Stop! What effect will it have on $?

by Jim January 31, 2019

Raising revenue once more this week, specifically with an eye on fitting a revenue strategy into the everyday running of your website. Some businesses suffer from “too many cooks,” an issue that needs to be addressed as it may be hurting your revenue potential.

What I learned

  • Is your site carrying too much baggage?
  • A lighter site is a faster site
  • Don’t add anything before calculating its impact
  • How will changes affect revenue?
  • Fix issues before making changes


Hey, welcome back Rankers, and big hello to Pubcon, Florida at the moment going on. I want to talk to you today about revenue again, but in the context of where it fits in the day to day of getting things done on your site. Because quite often, in medium sized organisations, there might be a lot of people involved in the website, or that have vested interests on the real estate of the website. There’s an argument going on about what we should have on the front page, what we should have on the footers, the menu. The thing that you’ve got to remember if you’re a retailer is that what you’re looking to do, or what you should be looking to do first, is to strip that site back, so it has the least amount of baggage as possible.

Stripped for speed
What I mean by baggage, I mean just things like what we would call normal code bloat. A lot of these themes that are built out there from Magenta and everything else, they’ll contain a lot of stuff, that a lot of you just won’t even use. But most of you have basically…Your developers have pushed everything live, and I liken it to a hot air balloon. You’ve gotta get as much off and out of that basket, or else your passengers are going to keep bailing before it hits the ground, because that’s it slowing down, right?

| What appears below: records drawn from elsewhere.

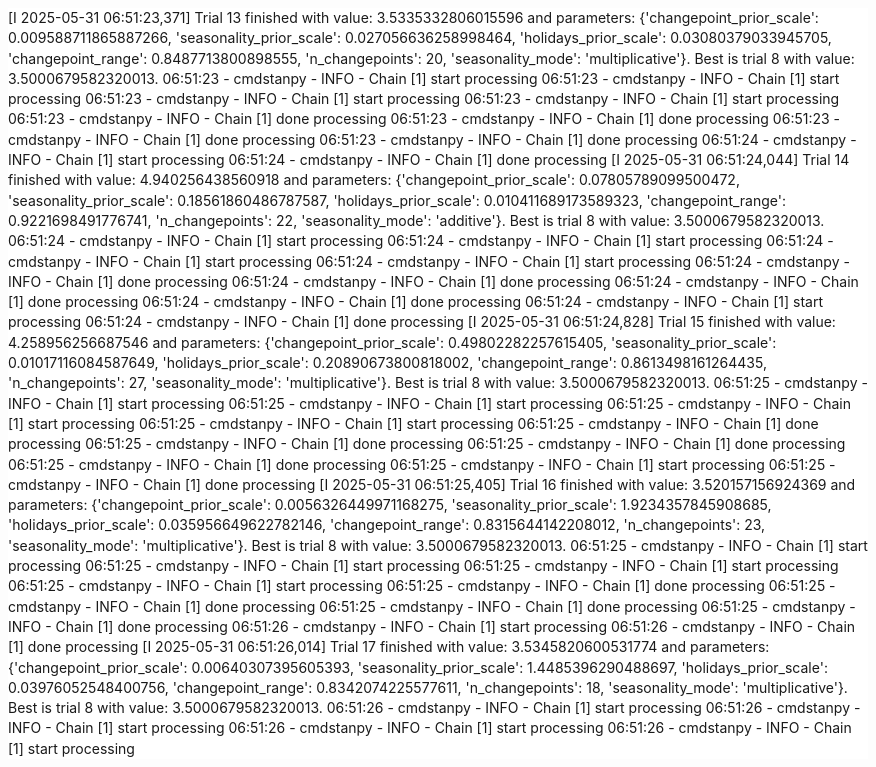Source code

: [I 2025-05-31 06:51:23,371] Trial 13 finished with value: 3.5335332806015596 and parameters: {'changepoint_prior_scale': 0.009588711865887266, 'seasonality_prior_scale': 0.027056636258998464, 'holidays_prior_scale': 0.03080379033945705, 'changepoint_range': 0.8487713800898555, 'n_changepoints': 20, 'seasonality_mode': 'multiplicative'}. Best is trial 8 with value: 3.5000679582320013.
06:51:23 - cmdstanpy - INFO - Chain [1] start processing
06:51:23 - cmdstanpy - INFO - Chain [1] start processing
06:51:23 - cmdstanpy - INFO - Chain [1] start processing
06:51:23 - cmdstanpy - INFO - Chain [1] start processing
06:51:23 - cmdstanpy - INFO - Chain [1] done processing
06:51:23 - cmdstanpy - INFO - Chain [1] done processing
06:51:23 - cmdstanpy - INFO - Chain [1] done processing
06:51:23 - cmdstanpy - INFO - Chain [1] done processing
06:51:24 - cmdstanpy - INFO - Chain [1] start processing
06:51:24 - cmdstanpy - INFO - Chain [1] done processing
[I 2025-05-31 06:51:24,044] Trial 14 finished with value: 4.940256438560918 and parameters: {'changepoint_prior_scale': 0.07805789099500472, 'seasonality_prior_scale': 0.18561860486787587, 'holidays_prior_scale': 0.010411689173589323, 'changepoint_range': 0.9221698491776741, 'n_changepoints': 22, 'seasonality_mode': 'additive'}. Best is trial 8 with value: 3.5000679582320013.
06:51:24 - cmdstanpy - INFO - Chain [1] start processing
06:51:24 - cmdstanpy - INFO - Chain [1] start processing
06:51:24 - cmdstanpy - INFO - Chain [1] start processing
06:51:24 - cmdstanpy - INFO - Chain [1] start processing
06:51:24 - cmdstanpy - INFO - Chain [1] done processing
06:51:24 - cmdstanpy - INFO - Chain [1] done processing
06:51:24 - cmdstanpy - INFO - Chain [1] done processing
06:51:24 - cmdstanpy - INFO - Chain [1] done processing
06:51:24 - cmdstanpy - INFO - Chain [1] start processing
06:51:24 - cmdstanpy - INFO - Chain [1] done processing
[I 2025-05-31 06:51:24,828] Trial 15 finished with value: 4.258956256687546 and parameters: {'changepoint_prior_scale': 0.49802282257615405, 'seasonality_prior_scale': 0.01017116084587649, 'holidays_prior_scale': 0.20890673800818002, 'changepoint_range': 0.8613498161264435, 'n_changepoints': 27, 'seasonality_mode': 'multiplicative'}. Best is trial 8 with value: 3.5000679582320013.
06:51:25 - cmdstanpy - INFO - Chain [1] start processing
06:51:25 - cmdstanpy - INFO - Chain [1] start processing
06:51:25 - cmdstanpy - INFO - Chain [1] start processing
06:51:25 - cmdstanpy - INFO - Chain [1] start processing
06:51:25 - cmdstanpy - INFO - Chain [1] done processing
06:51:25 - cmdstanpy - INFO - Chain [1] done processing
06:51:25 - cmdstanpy - INFO - Chain [1] done processing
06:51:25 - cmdstanpy - INFO - Chain [1] done processing
06:51:25 - cmdstanpy - INFO - Chain [1] start processing
06:51:25 - cmdstanpy - INFO - Chain [1] done processing
[I 2025-05-31 06:51:25,405] Trial 16 finished with value: 3.520157156924369 and parameters: {'changepoint_prior_scale': 0.0056326449971168275, 'seasonality_prior_scale': 1.9234357845908685, 'holidays_prior_scale': 0.035956649622782146, 'changepoint_range': 0.8315644142208012, 'n_changepoints': 23, 'seasonality_mode': 'multiplicative'}. Best is trial 8 with value: 3.5000679582320013.
06:51:25 - cmdstanpy - INFO - Chain [1] start processing
06:51:25 - cmdstanpy - INFO - Chain [1] start processing
06:51:25 - cmdstanpy - INFO - Chain [1] start processing
06:51:25 - cmdstanpy - INFO - Chain [1] start processing
06:51:25 - cmdstanpy - INFO - Chain [1] done processing
06:51:25 - cmdstanpy - INFO - Chain [1] done processing
06:51:25 - cmdstanpy - INFO - Chain [1] done processing
06:51:25 - cmdstanpy - INFO - Chain [1] done processing
06:51:26 - cmdstanpy - INFO - Chain [1] start processing
06:51:26 - cmdstanpy - INFO - Chain [1] done processing
[I 2025-05-31 06:51:26,014] Trial 17 finished with value: 3.5345820600531774 and parameters: {'changepoint_prior_scale': 0.00640307395605393, 'seasonality_prior_scale': 1.4485396290488697, 'holidays_prior_scale': 0.03976052548400756, 'changepoint_range': 0.8342074225577611, 'n_changepoints': 18, 'seasonality_mode': 'multiplicative'}. Best is trial 8 with value: 3.5000679582320013.
06:51:26 - cmdstanpy - INFO - Chain [1] start processing
06:51:26 - cmdstanpy - INFO - Chain [1] start processing
06:51:26 - cmdstanpy - INFO - Chain [1] start processing
06:51:26 - cmdstanpy - INFO - Chain [1] start processing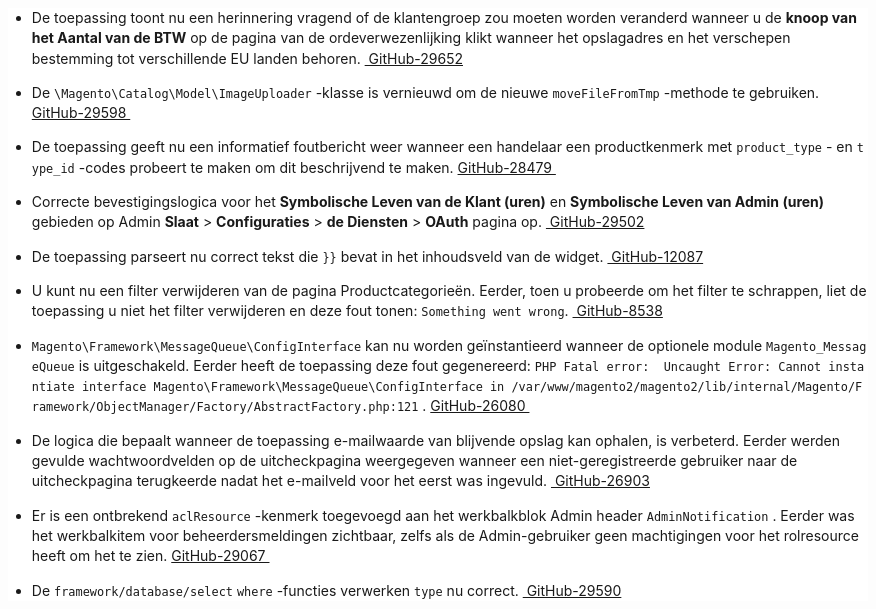 

* De toepassing toont nu een herinnering vragend of de klantengroep zou moeten worden veranderd wanneer u de **knoop van het Aantal van de BTW** op de pagina van de ordeverwezenlijking klikt wanneer het opslagadres en het verschepen bestemming tot verschillende EU landen behoren. [&#x200B; GitHub-29652 &#x200B;](https://github.com/magento/magento2/issues/29652)



* De `\Magento\Catalog\Model\ImageUploader` -klasse is vernieuwd om de nieuwe `moveFileFromTmp` -methode te gebruiken. [&#x200B; GitHub-29598 &#x200B;](https://github.com/magento/magento2/issues/29598)



* De toepassing geeft nu een informatief foutbericht weer wanneer een handelaar een productkenmerk met `product_type` - en `type_id` -codes probeert te maken om dit beschrijvend te maken. [&#x200B; GitHub-28479 &#x200B;](https://github.com/magento/magento2/issues/28479)



* Correcte bevestigingslogica voor het **Symbolische Leven van de Klant (uren)** en **Symbolische Leven van Admin (uren)** gebieden op Admin **Slaat** > **Configuraties** > **de Diensten** > **OAuth** pagina op. [&#x200B; GitHub-29502 &#x200B;](https://github.com/magento/magento2/issues/29502)



* De toepassing parseert nu correct tekst die `}}` bevat in het inhoudsveld van de widget. [&#x200B; GitHub-12087 &#x200B;](https://github.com/magento/magento2/issues/12087)



* U kunt nu een filter verwijderen van de pagina Productcategorieën. Eerder, toen u probeerde om het filter te schrappen, liet de toepassing u niet het filter verwijderen en deze fout tonen: `Something went wrong`. [&#x200B; GitHub-8538 &#x200B;](https://github.com/magento/magento2/issues/8538)



* `Magento\Framework\MessageQueue\ConfigInterface` kan nu worden geïnstantieerd wanneer de optionele module `Magento_MessageQueue` is uitgeschakeld. Eerder heeft de toepassing deze fout gegenereerd: `PHP Fatal error:  Uncaught Error: Cannot instantiate interface Magento\Framework\MessageQueue\ConfigInterface in /var/www/magento2/magento2/lib/internal/Magento/Framework/ObjectManager/Factory/AbstractFactory.php:121` . [&#x200B; GitHub-26080 &#x200B;](https://github.com/magento/magento2/issues/26080)



* De logica die bepaalt wanneer de toepassing e-mailwaarde van blijvende opslag kan ophalen, is verbeterd. Eerder werden gevulde wachtwoordvelden op de uitcheckpagina weergegeven wanneer een niet-geregistreerde gebruiker naar de uitcheckpagina terugkeerde nadat het e-mailveld voor het eerst was ingevuld. [&#x200B; GitHub-26903 &#x200B;](https://github.com/magento/magento2/issues/26903)



* Er is een ontbrekend `aclResource` -kenmerk toegevoegd aan het werkbalkblok Admin header `AdminNotification` . Eerder was het werkbalkitem voor beheerdersmeldingen zichtbaar, zelfs als de Admin-gebruiker geen machtigingen voor het rolresource heeft om het te zien. [&#x200B; GitHub-29067 &#x200B;](https://github.com/magento/magento2/issues/29067)



* De `framework/database/select` `where` -functies verwerken `type` nu correct. [&#x200B; GitHub-29590 &#x200B;](https://github.com/magento/magento2/issues/29590)

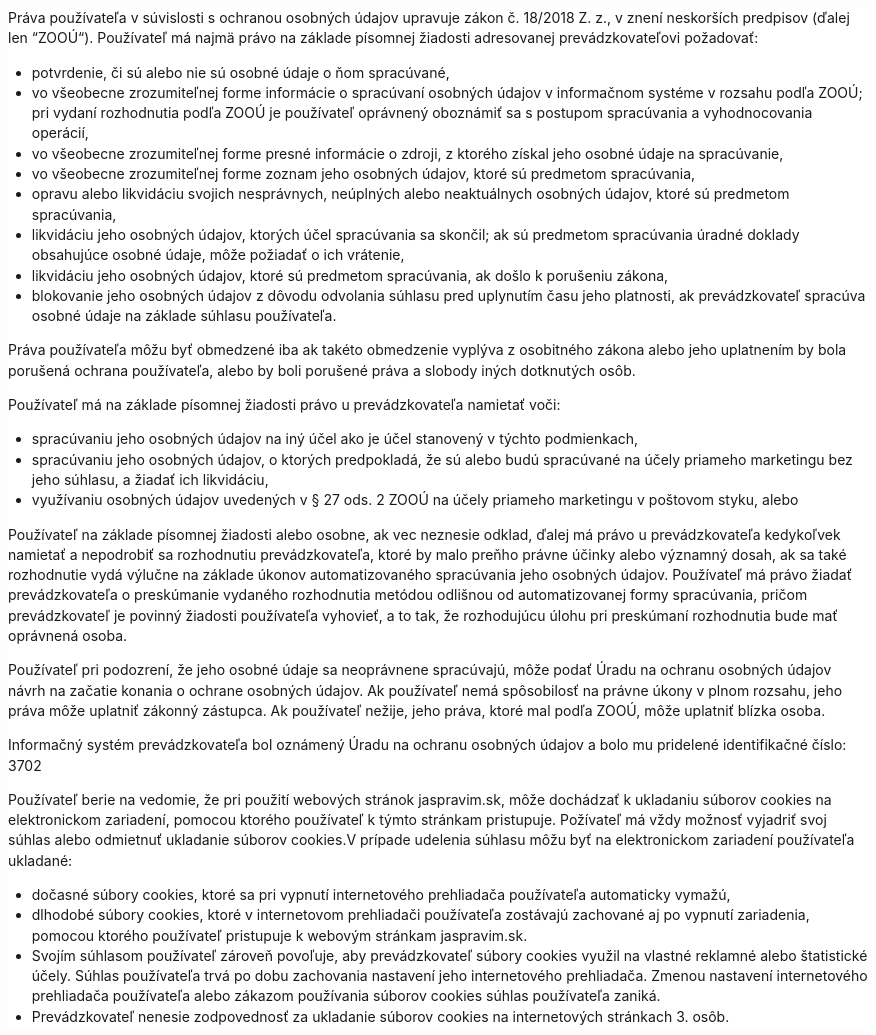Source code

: 
Práva používateľa v súvislosti s ochranou osobných údajov upravuje zákon č. 18/2018 Z. z., v znení neskorších predpisov (ďalej len “ZOOÚ“). Používateľ má najmä právo na základe písomnej žiadosti adresovanej prevádzkovateľovi požadovať:

*   potvrdenie, či sú alebo nie sú osobné údaje o ňom spracúvané,
*   vo všeobecne zrozumiteľnej forme informácie o spracúvaní osobných údajov v informačnom systéme v rozsahu podľa ZOOÚ; pri vydaní rozhodnutia podľa ZOOÚ je používateľ oprávnený oboznámiť sa s postupom spracúvania a vyhodnocovania operácií,
*   vo všeobecne zrozumiteľnej forme presné informácie o zdroji, z ktorého získal jeho osobné údaje na spracúvanie,
*   vo všeobecne zrozumiteľnej forme zoznam jeho osobných údajov, ktoré sú predmetom spracúvania,
*   opravu alebo likvidáciu svojich nesprávnych, neúplných alebo neaktuálnych osobných údajov, ktoré sú predmetom spracúvania,
*   likvidáciu jeho osobných údajov, ktorých účel spracúvania sa skončil; ak sú predmetom spracúvania úradné doklady obsahujúce osobné údaje, môže požiadať o ich vrátenie,
*   likvidáciu jeho osobných údajov, ktoré sú predmetom spracúvania, ak došlo k porušeniu zákona,
*   blokovanie jeho osobných údajov z dôvodu odvolania súhlasu pred uplynutím času jeho platnosti, ak prevádzkovateľ spracúva osobné údaje na základe súhlasu používateľa.

Práva používateľa môžu byť obmedzené iba ak takéto obmedzenie vyplýva z osobitného zákona alebo jeho uplatnením by bola porušená ochrana používateľa, alebo by boli porušené práva a slobody iných dotknutých osôb.

Používateľ má na základe písomnej žiadosti právo u prevádzkovateľa namietať voči:

*   spracúvaniu jeho osobných údajov na iný účel ako je účel stanovený v týchto podmienkach,
*   spracúvaniu jeho osobných údajov, o ktorých predpokladá, že sú alebo budú spracúvané na účely priameho marketingu bez jeho súhlasu, a žiadať ich likvidáciu,
*   využívaniu osobných údajov uvedených v § 27 ods. 2 ZOOÚ na účely priameho marketingu v poštovom styku, alebo

Používateľ na základe písomnej žiadosti alebo osobne, ak vec neznesie odklad, ďalej má právo u prevádzkovateľa kedykoľvek namietať a nepodrobiť sa rozhodnutiu prevádzkovateľa, ktoré by malo preňho právne účinky alebo významný dosah, ak sa také rozhodnutie vydá výlučne na základe úkonov automatizovaného spracúvania jeho osobných údajov. Používateľ má právo žiadať prevádzkovateľa o preskúmanie vydaného rozhodnutia metódou odlišnou od automatizovanej formy spracúvania, pričom prevádzkovateľ je povinný žiadosti používateľa vyhovieť, a to tak, že rozhodujúcu úlohu pri preskúmaní rozhodnutia bude mať oprávnená osoba.

Používateľ pri podozrení, že jeho osobné údaje sa neoprávnene spracúvajú, môže podať Úradu na ochranu osobných údajov návrh na začatie konania o ochrane osobných údajov. Ak používateľ nemá spôsobilosť na právne úkony v plnom rozsahu, jeho práva môže uplatniť zákonný zástupca. Ak používateľ nežije, jeho práva, ktoré mal podľa ZOOÚ, môže uplatniť blízka osoba.

Informačný systém prevádzkovateľa bol oznámený Úradu na ochranu osobných údajov a bolo mu pridelené identifikačné číslo: 3702

Používateľ berie na vedomie, že pri použití webových stránok jaspravim.sk, môže dochádzať k ukladaniu súborov cookies na elektronickom zariadení, pomocou ktorého používateľ k týmto stránkam pristupuje. Požívateľ má vždy možnosť vyjadriť svoj súhlas alebo odmietnuť ukladanie súborov cookies.V prípade udelenia súhlasu môžu byť na elektronickom zariadení používateľa ukladané:

*   dočasné súbory cookies, ktoré sa pri vypnutí internetového prehliadača používateľa automaticky vymažú,
*   dlhodobé súbory cookies, ktoré v internetovom prehliadači používateľa zostávajú zachované aj po vypnutí zariadenia, pomocou ktorého používateľ pristupuje k webovým stránkam jaspravim.sk.
*   Svojím súhlasom používateľ zároveň povoľuje, aby prevádzkovateľ súbory cookies využil na vlastné reklamné alebo štatistické účely. Súhlas používateľa trvá po dobu zachovania nastavení jeho internetového prehliadača. Zmenou nastavení internetového prehliadača používateľa alebo zákazom používania súborov cookies súhlas používateľa zaniká.
*   Prevádzkovateľ nenesie zodpovednosť za ukladanie súborov cookies na internetových stránkach 3. osôb.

This site here, right? It has a one out of one hundred for performance. It does quite well. It does quite well, despite that. However, it could be doing a little better. The problem is, is there’s a lot of baggage in the theme that’s come along with that developer that they’ve installed. Chances are there’s databases used there that we have to have a look at, and a bunch of other things as well. But, before you add anything to your site…Because we have a lot of conversations with people saying, “Well, why don’t we add a calculator.” Or, “Why don’t we add a this, or a little survey at the end, or a little….” Before you add any widget, you’ve got to know and understand what impact that’s going to have on the rest of the site. What sort of load it’s going to have on the site.

How does it affect revenue?
If someone can’t interact with your web page for at least 30 seconds, then there’s a bit of an issue there that you’ve got to fix before you do anything else. In the case of the client I was talking about last week, they wanted to put a survey on the checkout page to find out why all the people are dropping off. Now, my point to them is that, well that checkout page is taking 30 seconds to load. Chances are, by the time the user actually sees that survey, they’re gone. Right? Why don’t we just make that page faster. Lighter, faster. Then, if we still have a problem, with the drop-offs, take the survey then.

But strip things back. We have a mantra in the organisation which is before you do anything, ask yourself how it affects revenue. If you can’t answer in the positive, you’ve got to say, “Well why are we doing this?” There might be…Someone might say, “Oh, get us to number one.” I had this conversation yesterday. Get us to number one for X. I said, “Okay, well that might take 15 hours to do that. Yeah, and it’ll possibly bring along quite a bit of traffic with it too.” But then you’ve got to say, “Well, 15 hours doing that, or should we be spending 15 hours going through all your JavaScript and working out what you are, and what you aren’t, using, and then tossing out what you’re not using, and then making the whole user experience a lot quicker, and make it easier to transact for the customers that you’ve already got.